As we heard earlier, endothelial cells form tight junctions with adjacent endothelial cells and with pericytes, forming the BBB. A major function of endothelial cells is to regulate entry of cells and molecules across the BBB, as well as to clear waste molecules from the brain into the blood. They regulate the entry of small molecules by expressing different transporter proteins which allow certain molecules to cross the BBB into the brain. To allow immune cells into the brain, endothelial cells express proteins that stick to immune cells in the blood which then crawl between or through the endothelial cells.

Another function of endothelial cells is control of blood flow. Endothelial cells can respond to signals in the blood or the brain to produce molecules that contract or dilate smooth muscle cells or pericytes, altering the diameter of blood vessels and changing blood flow.
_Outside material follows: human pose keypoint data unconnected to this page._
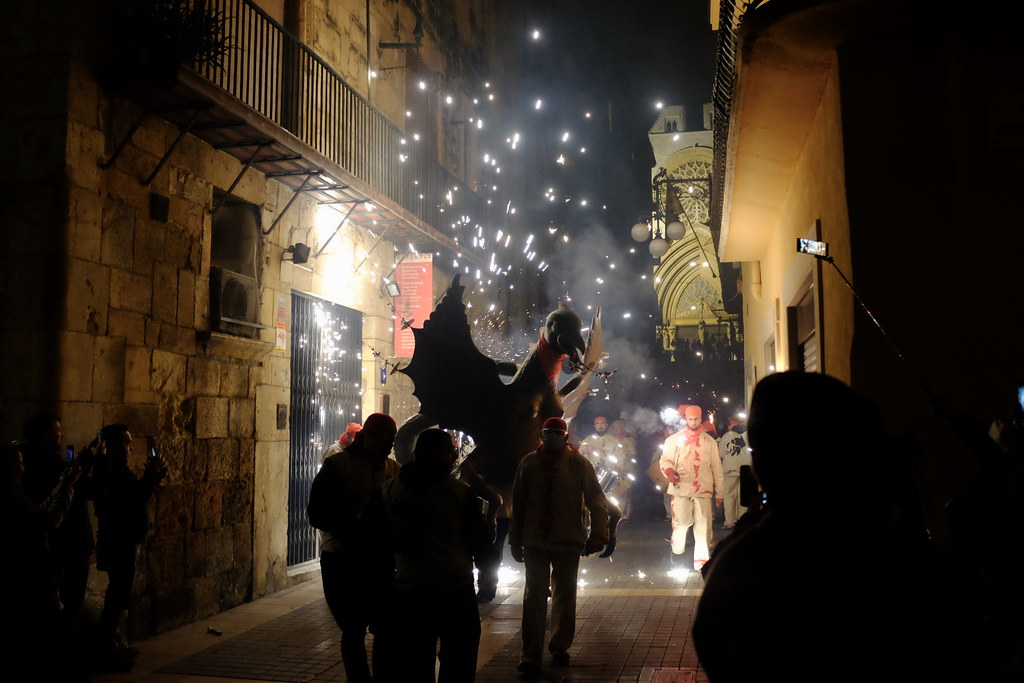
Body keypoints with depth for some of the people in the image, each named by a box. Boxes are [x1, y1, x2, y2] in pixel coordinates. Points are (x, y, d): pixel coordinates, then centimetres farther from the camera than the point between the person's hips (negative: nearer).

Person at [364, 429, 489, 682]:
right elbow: (478, 540, -2)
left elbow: (376, 538, 7)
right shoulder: (462, 492, -8)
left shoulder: (387, 490, 0)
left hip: (408, 588, 3)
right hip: (456, 588, -2)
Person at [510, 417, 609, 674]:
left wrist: (598, 534, -12)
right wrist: (516, 541, 6)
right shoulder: (529, 463, 2)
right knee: (534, 597, -1)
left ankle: (560, 647, 29)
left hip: (568, 541, 0)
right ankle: (530, 655, 3)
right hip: (535, 542, 0)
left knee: (564, 597, 12)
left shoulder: (578, 463, -3)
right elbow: (518, 504, 6)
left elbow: (596, 499, -3)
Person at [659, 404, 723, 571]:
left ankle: (701, 562, 4)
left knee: (703, 526, -3)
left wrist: (719, 492, 12)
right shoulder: (674, 439, 7)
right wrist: (669, 471, -17)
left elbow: (716, 468, 14)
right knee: (681, 523, -3)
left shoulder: (709, 441, 12)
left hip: (703, 489, 1)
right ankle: (677, 550, 25)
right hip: (681, 488, -1)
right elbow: (665, 459, 6)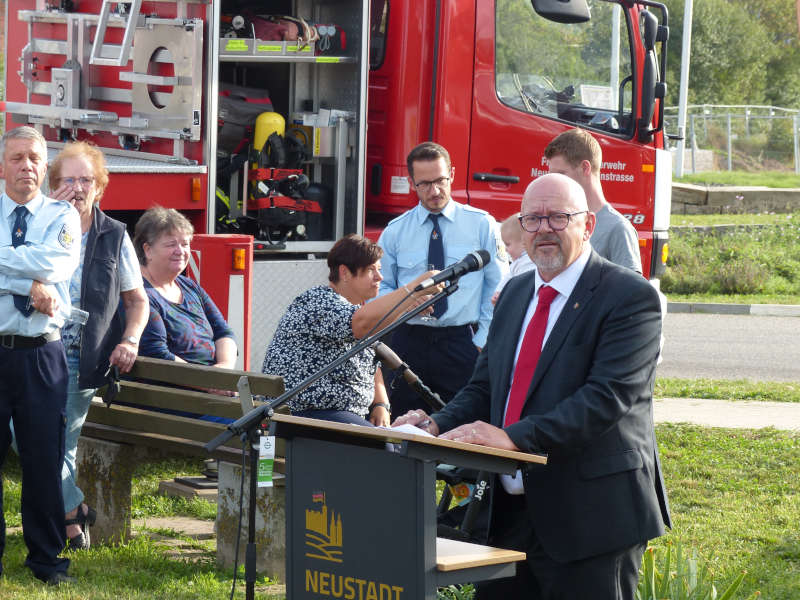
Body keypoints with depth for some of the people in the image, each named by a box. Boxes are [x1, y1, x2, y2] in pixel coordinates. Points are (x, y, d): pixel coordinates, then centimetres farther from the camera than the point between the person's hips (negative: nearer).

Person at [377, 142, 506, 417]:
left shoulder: (481, 224, 5)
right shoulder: (395, 231, 10)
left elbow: (498, 287, 5)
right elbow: (379, 288, 13)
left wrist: (482, 341, -3)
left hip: (462, 341, -2)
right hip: (410, 341, 2)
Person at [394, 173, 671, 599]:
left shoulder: (630, 298, -11)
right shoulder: (516, 293, 15)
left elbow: (608, 396, -22)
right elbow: (484, 386, 18)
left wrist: (514, 437, -30)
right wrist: (438, 426, -4)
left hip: (590, 519, -7)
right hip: (512, 513, 7)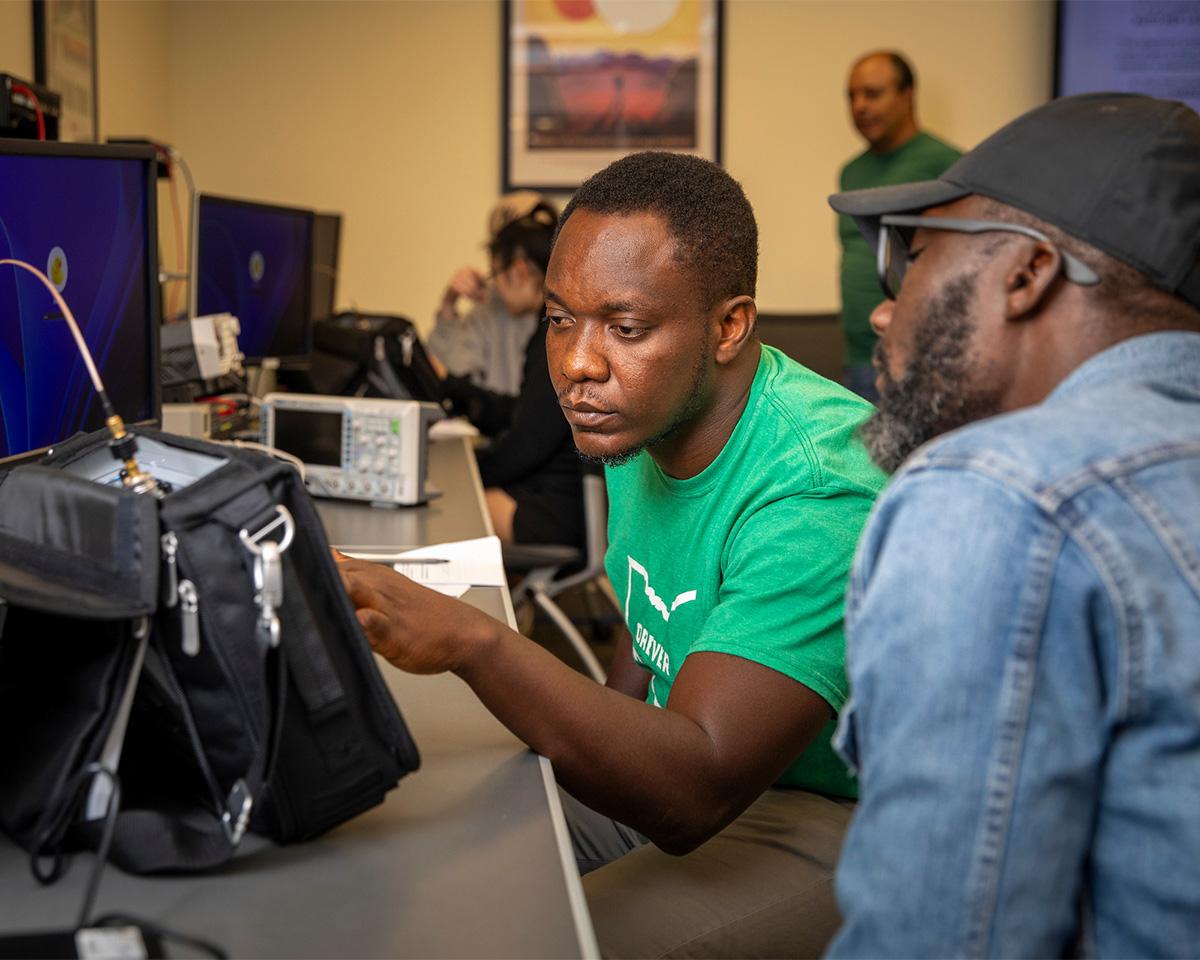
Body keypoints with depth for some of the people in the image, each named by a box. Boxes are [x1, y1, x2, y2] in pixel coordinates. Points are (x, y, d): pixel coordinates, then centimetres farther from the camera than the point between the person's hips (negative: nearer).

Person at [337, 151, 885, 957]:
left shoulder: (818, 488, -29)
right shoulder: (643, 422, 0)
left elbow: (693, 792, -35)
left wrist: (472, 643, -44)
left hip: (832, 821, -8)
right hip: (684, 764, 8)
Smooth muscle cells are ring-shaped cells that wrap around the vessel, while pericytes have a distinct cell body and processes that extend along and around the blood vessel. In addition to responding to signals from endothelial cells, these smooth muscle cells and pericytes can also constrict and dilate in response to signals from neurons and astrocytes, changing blood flow to match alterations in neuronal activity. Pericytes are also important for stabilising newly formed-blood vessels and work together with endothelial cells to control the BBB.

The brain is full!

All these cells with their complex structures are often shown in cartoons with lots of space between them. In reality, however, the different cells’ processes are closely intertwined and crammed together, taking up almost all the available space. We can see this experimentally by looking at 3D reconstructions from electron micrographs – images of sequential slivers of a very small bit of tissue taken with an electron microscope.

In these image sequences, structures can be labelled and traced in each image, and then assembled to get a reconstruction of the different cells in a small volume of tissue. From such images we can see in superb detail how different structures connect, e.g. which dendrites an axon contacts. However, tracking and reconstructing every process in even a small volume is very computationally expensive, and it’s not yet possible to do this for even a whole cortical column, never mind a whole brain or brain region.